Call it Orpheus meets An Occurrence at Owl Creek Bridge—or an episode of The Twilight Zone directed by Ed Wood and Antonioni. After surviving an accident in which she and two girlfriends drove off a bridge into a river, Mary leaves to pursue her career as an organist in another town. Before the accident, nothing about her suggested that she was emotionally cold, had girlfriends (reckless or not), or even that she played the organ. But after the accident, she plays a church organ without religious conviction and dates without desire; she has no libido and is accused of having no “soul.” She feels cut off and doesn’t know why. And to find out the reason is to be destroyed: to synchronize with and, quite literally, meet her fate.
In several of the movie’s best sequences, Mary’s relation with reality shifts or slips, and no one can see or hear her. She’s as out of place in this world as if she were dead—until she touches a magic tree and hears its magic bird (who must have sung as well to David Lynch). In this altered state, the reality she sees is ours. It doesn’t include her.
Unless a character turns on a jukebox, all the music in the film, especially the underscoring, is played on an organ. The organ is the music of Mary’s mind and of the world in which she finds herself: the world as a gap in the way things are. It may be that she imagines her tale in her own terms, with a soundtrack as cold as she is said to be—or that she “really” lives for awhile in a world where the dead intrude. The underscoring and the underwater undead make it likely that what we see and hear is her mindscreen. But the horror film can have it both ways: an alternate world and an imagined one, existing as long as it appears to, because it appears to. Aside from the music, the most artistically daring element of this film—one that defies a central convention of the horror genre—is its flight from romanticism, its concentration not on a foaming monster or on the hammering bosom of a Hammer heroine, but on a cold fish. If she is a magnet for the gothic, there is nothing exciting or sexy about it. The thrills of this carnival are cold ones, bits of death.

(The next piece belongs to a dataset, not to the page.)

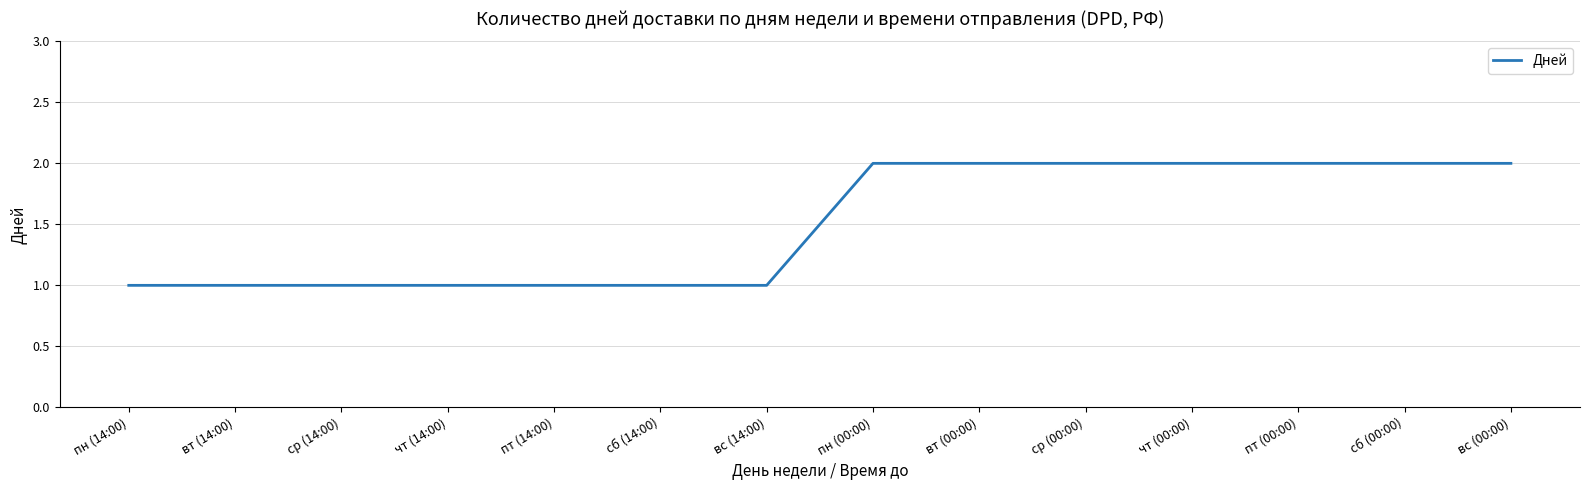

Reading right to left, transcribe all the data shown in this chart.

вс (00:00)=2	сб (00:00)=2	пт (00:00)=2	чт (00:00)=2	ср (00:00)=2	вт (00:00)=2	пн (00:00)=2	вс (14:00)=1	сб (14:00)=1	пт (14:00)=1	чт (14:00)=1	ср (14:00)=1	вт (14:00)=1	пн (14:00)=1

Carnival of Souls was shot in three weeks for about $30,000: one week at Saltair, an abandoned amusement park on the Great Salt Lake, and two weeks in Lawrence, Kansas, where the filmmakers—who never had or would make another feature—were based, with an industrial film company called the Centron Corporation. To say the least, it was an independent production and, like many of the best rock ’n’ roll records, a one-shot deal. Its influence on other independent work was huge.

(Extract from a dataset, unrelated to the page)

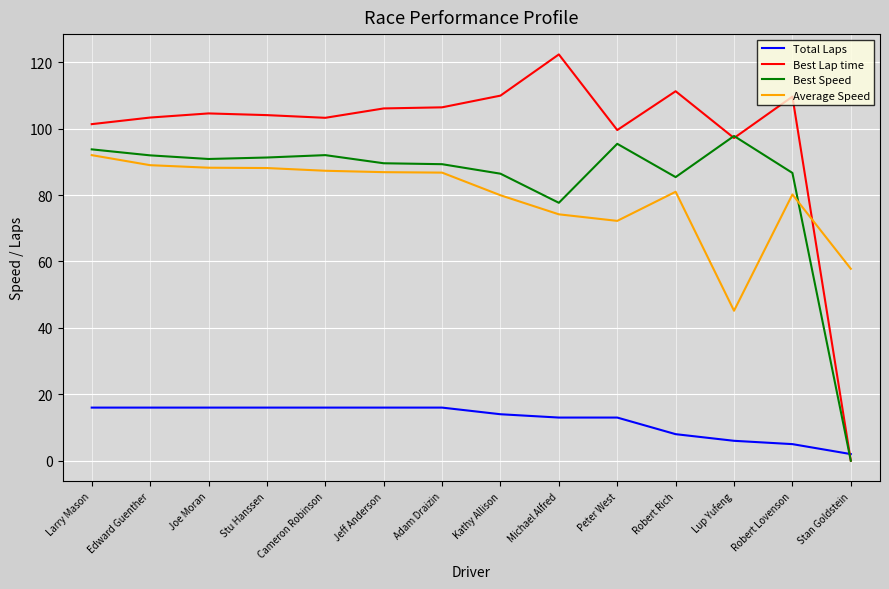

The Best Lap time series shows 162.8 at Lup Yufeng. True or false?

False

If Mary bears a resemblance to Barbara, the heroine of George Romero’s Night of the Living Dead (1968), and if Romero’s undead sometimes look and move like Harvey’s, that is because Romero was lucky enough to see Carnival of Souls at the right time—when it first came out and all its inventions were fresh—and the right place, a drive-in. (He missed, however, a few minutes of footage, restored when the film was re-released in 1989 and, of course, included in the extended director’s cut on Disc Two.) But the man whose relation with ordinary reality is severed in the French film Life Upside Down (1965) is enough like Mary for one to argue that Carnival of Souls has also had an international influence—appropriate for a film that was inspired as much by Bergman (Wild Strawberries, The Magician) and Cocteau (The Blood of a Poet, Orpheus) as by the cheap, raw, ordinary landscape of America, out of which Harvey, Clifford, and Hilligoss constructed the only landscape where Mary, a projection pursued by reflections, can exist: the indefinable space of the horror film.